## GIVEN ENTRIES
____

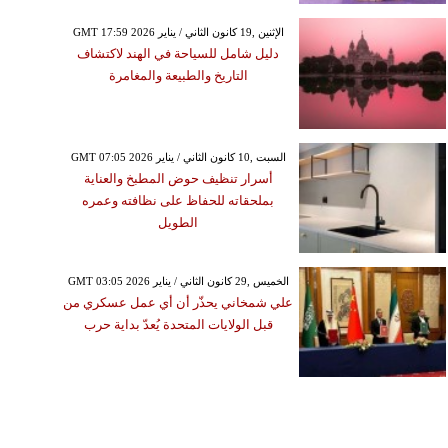
GMT 17:59 2026 الإثنين ,19 كانون الثاني / يناير
دليل شامل للسياحة في الهند لاكتشاف
التاريخ والطبيعة والمغامرة
GMT 07:05 2026 السبت ,10 كانون الثاني / يناير
أسرار تنظيف حوض المطبخ والعناية
بملحقاته للحفاظ على نظافته وعمره
الطويل
GMT 03:05 2026 الخميس ,29 كانون الثاني / يناير
علي شمخاني يحذّر أن أي عمل عسكري من
قبل الولايات المتحدة يُعدّ بداية حرب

____

## TASK OBJECTIVE
Reproduce every line of the listing above in which the string "الثاني" appears.

## EXERCISE ANSWER
GMT 17:59 2026 الإثنين ,19 كانون الثاني / يناير
GMT 07:05 2026 السبت ,10 كانون الثاني / يناير
GMT 03:05 2026 الخميس ,29 كانون الثاني / يناير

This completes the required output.